On the SCD those carbs are replaced by vegetables and nuts - with the emphasis on vegetables. This is where all the carbohydrate should come from ideally, packaged in a form that the gut can handle, with both soluble and insoluble fibre to help everything move along just nicely. Squash can replace that buttery mash, white almond toast kick that crusty bread craving to the curb and the mandolin is a very handy tool for imitating those long papery strips of pasta you crave (almost).

During the process of adjustment to a new way of eating, it's good to have things that you can snack on and foods that seem to fill that aching gap left by all those comforting carbs. Nut breads and cakes are fantastic - in moderation, but sometimes you just want something savoury, something to crunch, something that makes you lick your fingers afterwards to get the last salty crumbs.

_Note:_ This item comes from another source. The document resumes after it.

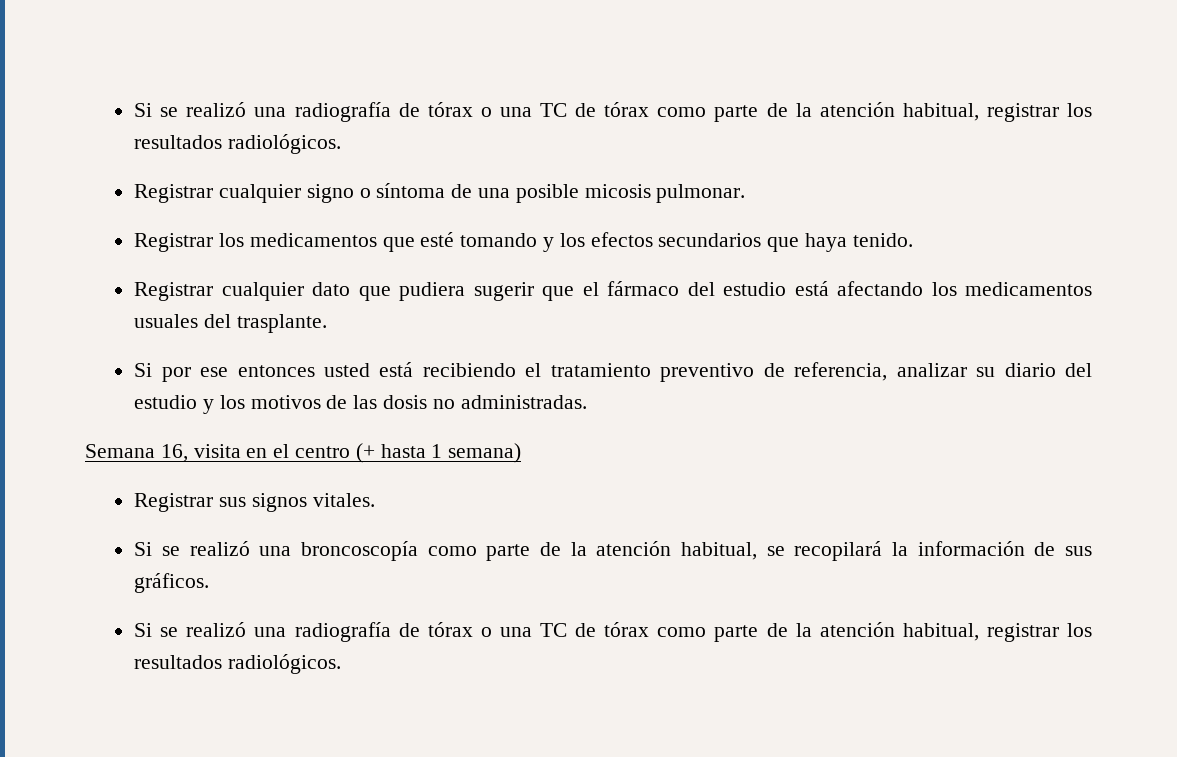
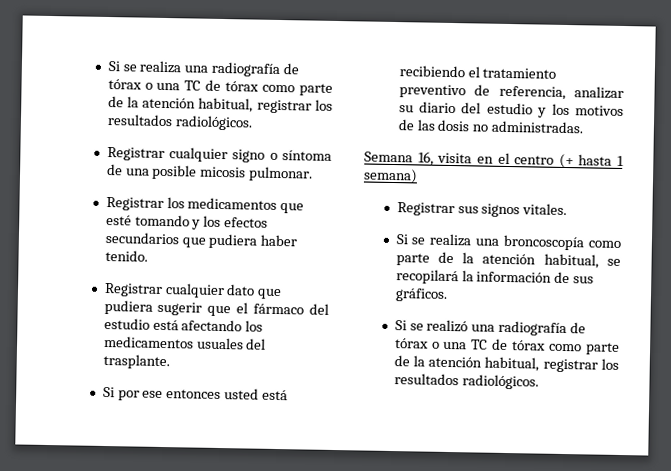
[134,102,247,117] Si se realizó -> [107,60,183,74] Si se realiza
[804,233,847,252] haya -> [208,233,298,249] pudiera haber
[189,541,250,556] realizó -> [429,233,473,247] realiza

When that salty, savoury craving comes over me, I make spiced nuts. Often I make them quite hot, so I can't stuff huge handfuls of them in at once! It's definitely a strategy that works with Fin.

These are a great addition to mezze, or as a pre-dinner appetiser. Just don't turn your back for too long if you want any for yourself, because when I made these last we were fighting over the salty garlic crumbs at the bottom of the bowl.....

Spiced Marcona Almonds

You can make these with ordinary blanched almonds, or any other nut you like - but my favourite are marcona almonds, creamy when raw and fabulously crunchy and sweet when toasted. I only make small quantities otherwise I find they are just too easy to eat and you know the rest...

They are not suitable for anyone starting the diet, because whole nuts and ground seeds can be hard to digest. I suggest you wait at least three months before trying these.

4oz Blanched Marcona Almonds
1/4 tsp Ground Turmeric
1 tsp Ground Coriander Seed
1/2 tsp Hot Smoked Paprika or Cayenne Pepper
1/2 tsp Ground Cumin Seed
Large Pinch Salt Flakes
Large Clove of Garlic
1 tbs Vegetable Oil

Preheat the oven to 160C fan assisted (170C without) and roast nuts on a tray until pale gold - they should squeak when you bite into one, but be careful not to burn your tongue!

While the nuts are roasting crush the garlic with the salt to a paste, on a board with a knife - or in a pestle and mortar which is easier. add spices and oil and mix to form a runny paste.

When the nuts are done toss them thoroughly in the spice mix to coat and scrape them back onto the baking tray. Return to the oven for 3-5 minutes giving a shake half way through, until the spice paste has dried.

Leave to cool and pack into a jar to keep them crisp (put it on a high shelf so curious snackers can't find it until you want them to).